Недолго размышляя, я сделал то же самое, что и девчонка, и спрыгнул на землю в тот самый момент, когда Алиса взлетела на заднее сиденье мотоцикла, немедленно рванувшего с места. Сидевший за рулем человек поднял руку в перчатке, показав мне оттопыренный средний палец. Ну что ж, я заслужил.
5
В понедельник, ровно в пять пополудни, я проснулся в ванне с почти остывшей водой. Моя голова удобно лежала на деревянной, покрытой резиной подставке, служившей мне подушкой. На патине пара, затянувшей зеркало, висевшее слева от меня, Компаньон оставил запись: «Пойди купи чего-нибудь!!!» Он был прав, сегодня была моя очередь, а в доме не было ничего съедобного, остатки в холодильнике походили на украденное из благотворительной столовки для нищих.
Я открыл кран с горячей водой, чтобы согреться и поваляться еще немного, расслабившись. Подняв ногу, внимательно осмотрел подушечки пальцев и сделал вывод, что отмокаю в ванне уже не меньше часа, но не почувствовал никакого желания вылезти наружу в поисках провианта и туалетной бумаги. За окном по-прежнему дождило, как и вчера, и так же, как вчера, я решил провести время бодрствования дома, пьянствуя, листая газеты и пялясь в телевизор.
Ты становишься асоциальным типом, сказал я себе. Я всегда был асоциальным, ответил я себе. Результат одновременного существования в одном теле в двух состояниях – бодрствования и сна: просыпаешься всякий раз внезапно и не можешь вернуться обратно в сон еще на немного, потому что эта поляна уже занята.
Кстати, я никогда не мог понять, спит ли мой Компаньон когда-нибудь. Он утверждает, что спит, но мне кажется, он, как всегда, привирает по какой-то причине. Ну-ну.

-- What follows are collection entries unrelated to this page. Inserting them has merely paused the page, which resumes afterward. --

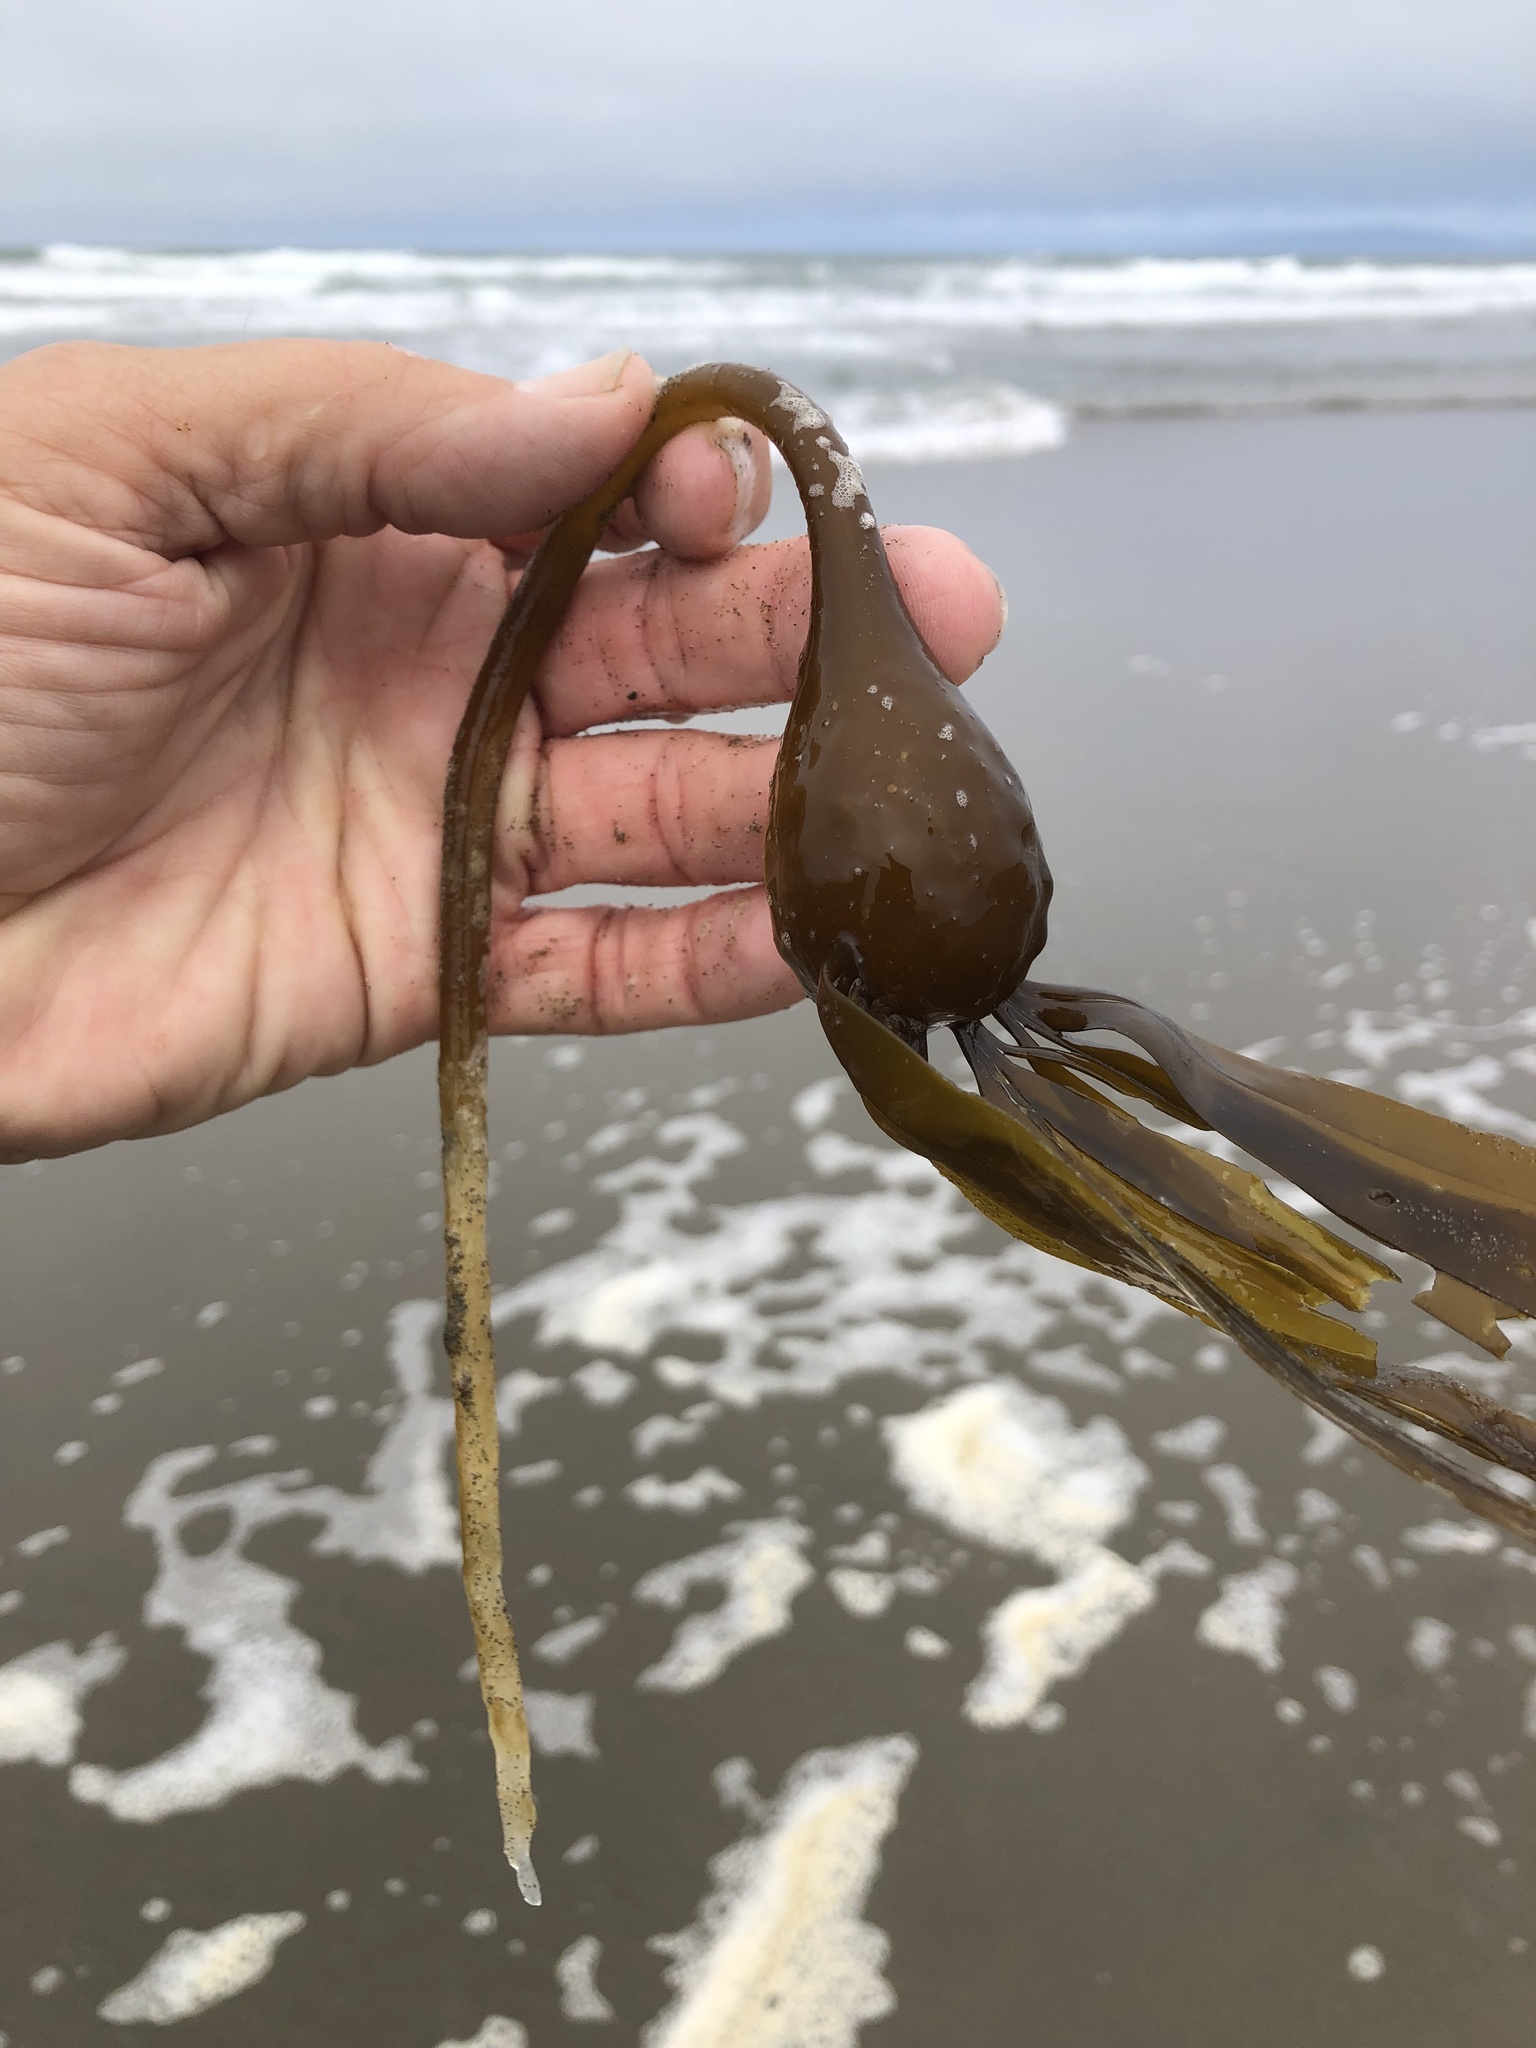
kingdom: Chromista
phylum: Ochrophyta
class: Phaeophyceae
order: Laminariales
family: Laminariaceae
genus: Nereocystis
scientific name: Nereocystis luetkeana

Я сполоснулся под душем, взял с тумбочки чистое полотенце, приготовленное заранее. Под ним я нашел очередной ежедневный отчет Компаньона: рассветные часы он провел, делая кое-какую работу по дому, а утро – с Вале, которая освободилась на первую половину дня, что означало: в следующие вечера она будет занята.
Соседка, живущая этажом выше, Стефания, пригласила его выпить чаю в полдень. Он согласился на это ради меня, зная, что Стефания, брюнетка лет двадцати пяти, очень похожая на Настасью Кински, всегда будила во мне низменные инстинкты.